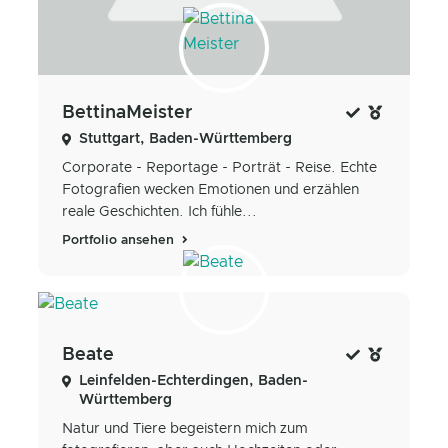
BettinaMeister
Stuttgart, Baden-Württemberg
Corporate - Reportage - Porträt - Reise. Echte
Fotografien wecken Emotionen und erzählen
reale Geschichten. Ich fühle...
Portfolio ansehen
Beate
Leinfelden-Echterdingen, Baden-
Württemberg
Natur und Tiere begeistern mich zum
- - -
◆ Work required
Extract the text from the entries above line by line, without changing a word, and leave the pictures out of your answer.

◆ Answer section
BettinaMeister
Stuttgart, Baden-Württemberg
Corporate - Reportage - Porträt - Reise. Echte
Fotografien wecken Emotionen und erzählen
reale Geschichten. Ich fühle...
Portfolio ansehen
Beate
Leinfelden-Echterdingen, Baden-
Württemberg
Natur und Tiere begeistern mich zum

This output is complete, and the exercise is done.